▸ **EXERCISE**
Exact reproduction of all the entries is required, without any of their pictures.

▸ **RECORDS FOR THIS TASK**
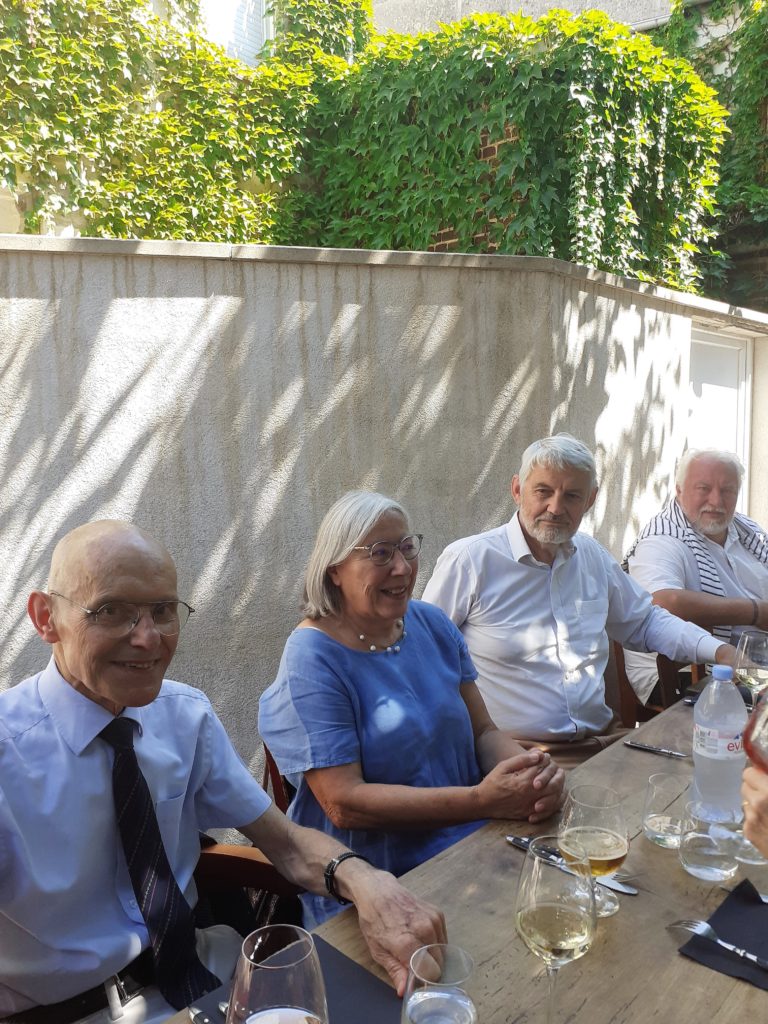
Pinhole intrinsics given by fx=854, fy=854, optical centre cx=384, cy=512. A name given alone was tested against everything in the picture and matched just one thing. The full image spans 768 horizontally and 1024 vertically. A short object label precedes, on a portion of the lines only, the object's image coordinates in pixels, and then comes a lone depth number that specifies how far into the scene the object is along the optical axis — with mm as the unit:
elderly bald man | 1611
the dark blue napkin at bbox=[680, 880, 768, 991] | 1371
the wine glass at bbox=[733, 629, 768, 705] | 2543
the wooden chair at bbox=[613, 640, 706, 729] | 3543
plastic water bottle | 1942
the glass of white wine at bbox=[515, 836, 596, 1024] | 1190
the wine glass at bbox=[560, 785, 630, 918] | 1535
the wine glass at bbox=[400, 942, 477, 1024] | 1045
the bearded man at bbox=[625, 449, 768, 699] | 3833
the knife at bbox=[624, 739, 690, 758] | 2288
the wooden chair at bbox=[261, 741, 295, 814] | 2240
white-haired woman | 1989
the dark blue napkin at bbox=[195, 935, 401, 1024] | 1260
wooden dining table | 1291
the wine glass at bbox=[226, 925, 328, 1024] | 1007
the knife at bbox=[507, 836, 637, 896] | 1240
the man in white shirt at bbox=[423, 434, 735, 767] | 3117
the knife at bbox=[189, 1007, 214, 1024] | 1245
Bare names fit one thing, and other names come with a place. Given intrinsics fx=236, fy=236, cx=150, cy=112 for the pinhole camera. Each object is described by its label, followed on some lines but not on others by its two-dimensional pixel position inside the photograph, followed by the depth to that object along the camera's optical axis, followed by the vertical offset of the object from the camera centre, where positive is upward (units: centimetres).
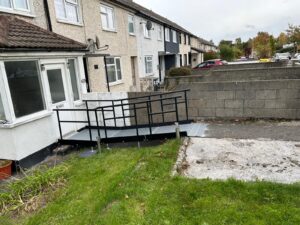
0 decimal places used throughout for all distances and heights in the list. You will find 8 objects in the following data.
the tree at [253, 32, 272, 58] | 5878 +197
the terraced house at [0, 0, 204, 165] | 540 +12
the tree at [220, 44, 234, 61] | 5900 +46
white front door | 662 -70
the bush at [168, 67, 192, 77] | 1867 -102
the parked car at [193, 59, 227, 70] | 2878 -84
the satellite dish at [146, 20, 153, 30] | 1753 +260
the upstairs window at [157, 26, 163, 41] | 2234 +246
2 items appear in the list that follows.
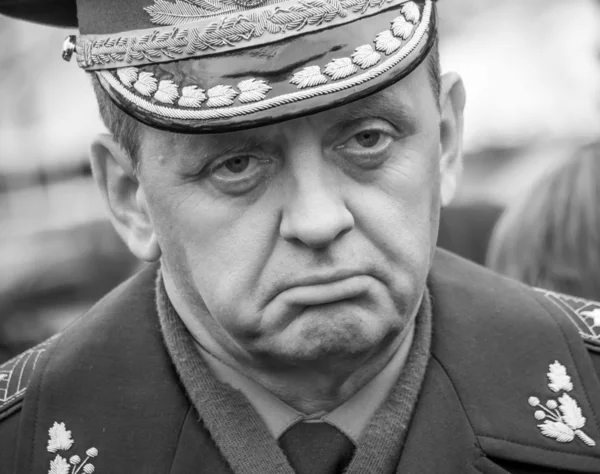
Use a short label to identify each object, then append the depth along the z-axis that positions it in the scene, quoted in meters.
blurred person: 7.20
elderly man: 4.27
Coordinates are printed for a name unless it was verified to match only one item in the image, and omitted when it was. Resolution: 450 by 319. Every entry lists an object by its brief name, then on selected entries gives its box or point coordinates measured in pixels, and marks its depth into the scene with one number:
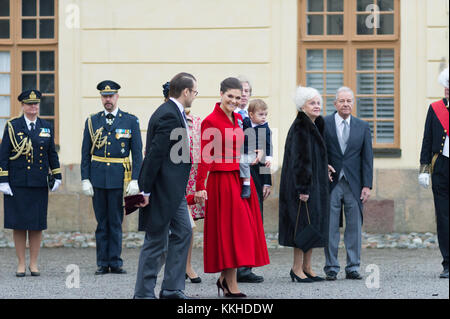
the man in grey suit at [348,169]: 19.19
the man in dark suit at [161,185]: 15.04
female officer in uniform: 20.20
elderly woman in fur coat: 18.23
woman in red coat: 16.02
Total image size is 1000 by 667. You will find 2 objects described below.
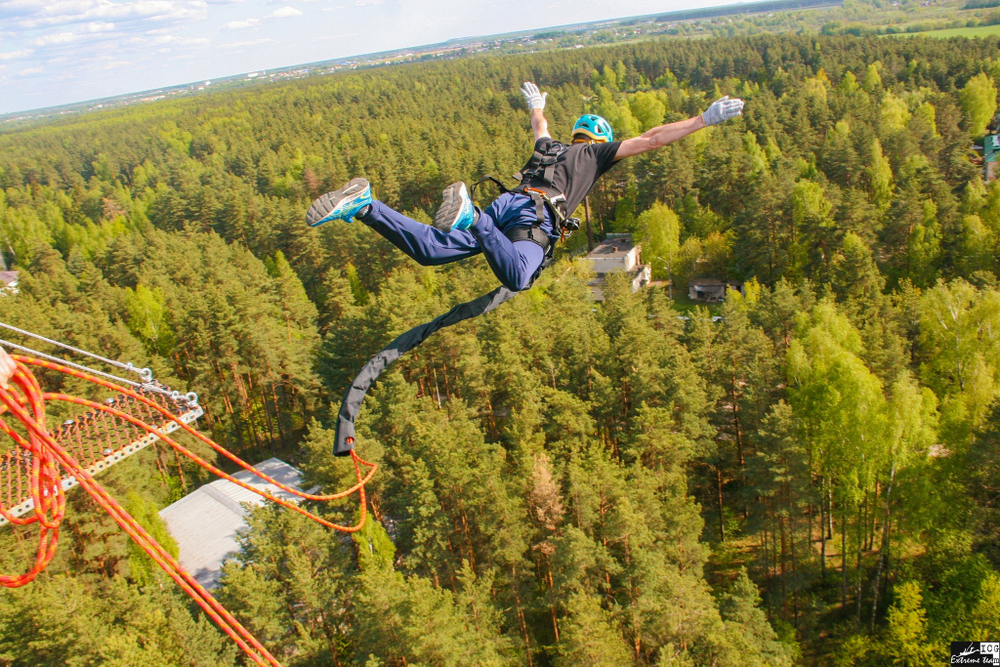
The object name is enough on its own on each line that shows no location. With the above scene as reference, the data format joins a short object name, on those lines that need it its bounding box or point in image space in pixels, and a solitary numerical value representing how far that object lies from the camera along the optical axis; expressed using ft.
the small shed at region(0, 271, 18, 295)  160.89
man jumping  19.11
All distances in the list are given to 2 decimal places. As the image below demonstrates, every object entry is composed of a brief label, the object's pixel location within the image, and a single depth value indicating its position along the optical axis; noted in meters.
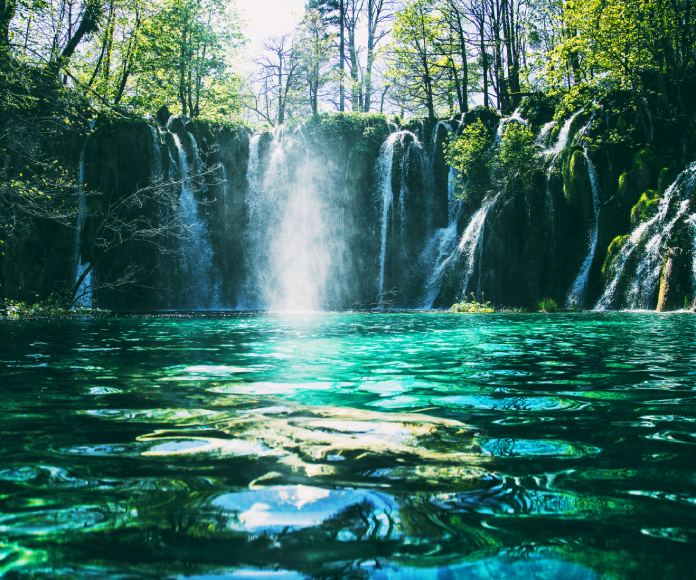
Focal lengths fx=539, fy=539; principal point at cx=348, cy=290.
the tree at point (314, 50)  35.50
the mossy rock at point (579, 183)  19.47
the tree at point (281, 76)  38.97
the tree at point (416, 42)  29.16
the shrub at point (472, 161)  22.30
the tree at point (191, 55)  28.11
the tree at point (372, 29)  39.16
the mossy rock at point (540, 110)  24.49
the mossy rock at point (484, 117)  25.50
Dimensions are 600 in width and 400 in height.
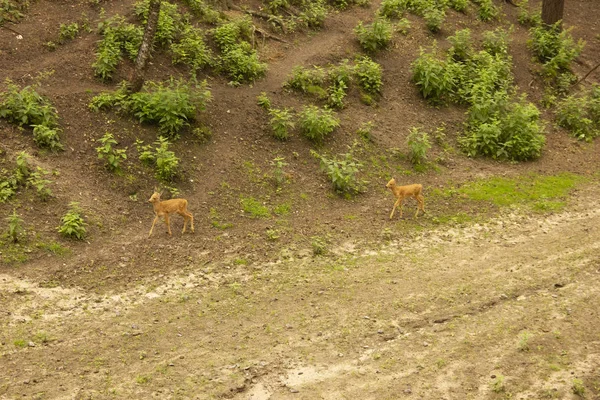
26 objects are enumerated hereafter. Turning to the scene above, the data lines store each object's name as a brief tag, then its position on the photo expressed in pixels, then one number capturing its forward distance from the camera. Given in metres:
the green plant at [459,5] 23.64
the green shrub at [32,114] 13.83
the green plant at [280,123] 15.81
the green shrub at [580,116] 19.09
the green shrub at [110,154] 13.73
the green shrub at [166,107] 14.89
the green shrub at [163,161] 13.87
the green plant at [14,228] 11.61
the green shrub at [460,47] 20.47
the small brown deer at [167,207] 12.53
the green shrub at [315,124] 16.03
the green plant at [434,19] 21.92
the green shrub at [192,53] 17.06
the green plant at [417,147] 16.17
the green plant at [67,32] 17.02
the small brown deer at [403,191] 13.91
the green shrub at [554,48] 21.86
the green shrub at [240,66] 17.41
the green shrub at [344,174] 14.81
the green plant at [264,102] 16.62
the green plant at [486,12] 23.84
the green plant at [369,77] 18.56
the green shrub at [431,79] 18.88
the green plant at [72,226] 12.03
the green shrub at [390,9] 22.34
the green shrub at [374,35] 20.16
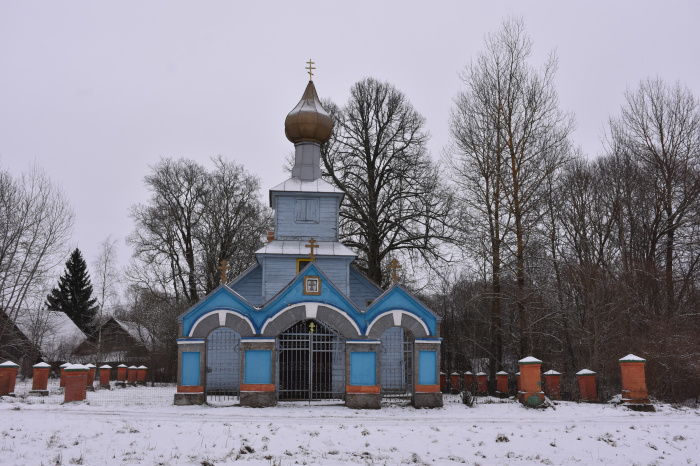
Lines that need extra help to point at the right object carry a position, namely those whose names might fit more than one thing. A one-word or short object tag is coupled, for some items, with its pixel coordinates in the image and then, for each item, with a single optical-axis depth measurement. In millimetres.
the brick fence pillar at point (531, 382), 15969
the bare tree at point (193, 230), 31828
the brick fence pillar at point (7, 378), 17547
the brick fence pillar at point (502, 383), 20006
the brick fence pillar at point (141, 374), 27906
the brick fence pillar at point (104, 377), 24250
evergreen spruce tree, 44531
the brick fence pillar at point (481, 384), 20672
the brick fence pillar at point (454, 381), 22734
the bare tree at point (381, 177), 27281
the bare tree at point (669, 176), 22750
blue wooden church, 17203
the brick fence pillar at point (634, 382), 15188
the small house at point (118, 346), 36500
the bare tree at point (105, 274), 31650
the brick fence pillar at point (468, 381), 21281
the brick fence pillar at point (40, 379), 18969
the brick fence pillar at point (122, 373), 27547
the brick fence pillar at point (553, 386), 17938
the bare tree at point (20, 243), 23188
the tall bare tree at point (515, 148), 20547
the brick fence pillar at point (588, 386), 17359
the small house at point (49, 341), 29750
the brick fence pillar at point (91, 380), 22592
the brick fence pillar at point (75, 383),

▸ **ANSWER TO THE EXERCISE**
Pinhole intrinsics given by fx=854, fy=854, optical centre cx=384, cy=512. A name given alone was tested against everything in the picture and matched just one thing. The full image spans 768 horizontally and 1024 vertically. A short object label precedes, on a portion of the lines only, the object's image coordinates in pixels, and then comes a lone depth number that specifies how far into the scene the object is along the optical axis — with mm as the unit:
elderly bald man | 1611
the dark blue napkin at bbox=[680, 880, 768, 991] | 1371
the wine glass at bbox=[733, 629, 768, 705] | 2543
the wooden chair at bbox=[613, 640, 706, 729] | 3543
plastic water bottle | 1942
the glass of white wine at bbox=[515, 836, 596, 1024] | 1190
the wine glass at bbox=[560, 785, 630, 918] | 1535
the wine glass at bbox=[400, 942, 477, 1024] | 1045
the bearded man at bbox=[625, 449, 768, 699] | 3833
the knife at bbox=[624, 739, 690, 758] | 2288
the wooden chair at bbox=[261, 741, 295, 814] | 2240
white-haired woman | 1989
the dark blue napkin at bbox=[195, 935, 401, 1024] | 1260
wooden dining table | 1291
the wine glass at bbox=[226, 925, 328, 1024] | 1007
the knife at bbox=[507, 836, 637, 896] | 1240
the man in white shirt at bbox=[423, 434, 735, 767] | 3117
the knife at bbox=[189, 1007, 214, 1024] | 1245
Bare names fit one thing, and other names come with a place. Given intrinsics fx=236, fy=236, cx=150, cy=112 for the pinhole camera. Each object is described by its label, followed on some lines but not on others by its two-dimensional pixel position inside the photograph, followed by the depth to that object along the camera's optical axis, followed by the vertical offset of the object from the camera centre, where positive is upward (units: centimetres).
0 decimal places used throughout for all distances and heights in the list. You will find 8 objects in the following data.
the tree at [253, 32, 272, 58] | 5878 +197
the terraced house at [0, 0, 204, 165] | 540 +12
the tree at [220, 44, 234, 61] | 5900 +46
white front door | 662 -70
the bush at [168, 67, 192, 77] | 1867 -102
the parked car at [193, 59, 227, 70] | 2878 -84
the satellite dish at [146, 20, 153, 30] | 1753 +260
the upstairs window at [157, 26, 163, 41] | 2234 +246
2 items appear in the list that follows.
Use a short label to identify each object, then append the depth along the z-axis that positions it in the scene, quoted in meters.
blurred person: 7.20
elderly man: 4.27
Coordinates are printed for a name unless it was verified to match only one item in the image, and omitted when it was. Resolution: 450 by 319. Every entry lists an object by its brief name, then on selected entries gives its box or point coordinates measured in pixels, and marks its depth into the scene with one number:
the man in grey suit at [348,169]: 19.19
the man in dark suit at [161,185]: 15.04
female officer in uniform: 20.20
elderly woman in fur coat: 18.23
woman in red coat: 16.02
Total image size is 1000 by 667. You will find 2 objects described below.
The object name is enough on its own on each line that shows no location. With the above scene as reference, the data format joins a short object name, on those lines that need it its bounding box or point in image space in pixels, and a solitary numerical value representing how far that object lies from the camera along the optical axis; expressed using ft.
the small shed at region(0, 271, 18, 295)  160.89
man jumping  19.11
All distances in the list are given to 2 decimal places. As the image below demonstrates, every object entry is composed of a brief label, the object's pixel location within the image, and a single depth value indicating its position along the optical axis; noted in meters.
Focal lengths fx=539, fy=539; principal point at cx=348, cy=290.
the tree at point (314, 50)  35.50
the mossy rock at point (579, 183)  19.47
the tree at point (281, 76)  38.97
the tree at point (416, 42)  29.16
the shrub at point (472, 161)  22.30
the tree at point (191, 55)  28.11
the tree at point (372, 29)  39.16
the mossy rock at point (540, 110)  24.49
the mossy rock at point (484, 117)  25.50
Dimensions are 600 in width and 400 in height.
26 objects are enumerated hereafter. Turning to the scene above, the data lines store each object's name as a brief tag, then its position on the photo expressed in pixels, then one number capturing its forward distance from the camera. Given in metres:
the green plant at [459,5] 23.64
the green shrub at [32,114] 13.83
the green plant at [280,123] 15.81
the green shrub at [580,116] 19.09
the green shrub at [110,154] 13.73
the green shrub at [166,107] 14.89
the green shrub at [163,161] 13.87
the green plant at [14,228] 11.61
the green shrub at [460,47] 20.47
the small brown deer at [167,207] 12.53
the green shrub at [315,124] 16.03
the green plant at [434,19] 21.92
the green shrub at [192,53] 17.06
the green plant at [417,147] 16.17
the green plant at [67,32] 17.02
the small brown deer at [403,191] 13.91
the green shrub at [554,48] 21.86
the green shrub at [240,66] 17.41
the green shrub at [344,174] 14.81
the green plant at [264,102] 16.62
the green plant at [486,12] 23.84
the green plant at [369,77] 18.56
the green shrub at [431,79] 18.88
the green plant at [72,226] 12.03
the green shrub at [390,9] 22.34
the green shrub at [374,35] 20.16
Lines that need extra help to point at the right object carry a position, namely those whose names might fit more than one thing. A one-word or short object tag is coupled, for some items, with its pixel coordinates in the image and then, for each item, with a single optical-axis depth measurement. In millimetres.
the brick fence pillar at point (531, 382), 15969
the bare tree at point (193, 230), 31828
the brick fence pillar at point (7, 378), 17547
the brick fence pillar at point (502, 383), 20006
the brick fence pillar at point (141, 374), 27906
the brick fence pillar at point (104, 377), 24250
evergreen spruce tree, 44531
the brick fence pillar at point (481, 384), 20672
the brick fence pillar at point (454, 381), 22734
the bare tree at point (381, 177), 27281
the bare tree at point (669, 176), 22750
blue wooden church, 17203
the brick fence pillar at point (634, 382), 15188
the small house at point (118, 346), 36500
the bare tree at point (105, 274), 31650
the brick fence pillar at point (468, 381), 21281
the brick fence pillar at point (40, 379), 18969
the brick fence pillar at point (122, 373), 27547
the brick fence pillar at point (553, 386), 17938
the bare tree at point (20, 243), 23188
the tall bare tree at point (515, 148), 20547
the brick fence pillar at point (588, 386), 17359
the small house at point (49, 341), 29750
the brick fence pillar at point (91, 380), 22592
the brick fence pillar at point (75, 383),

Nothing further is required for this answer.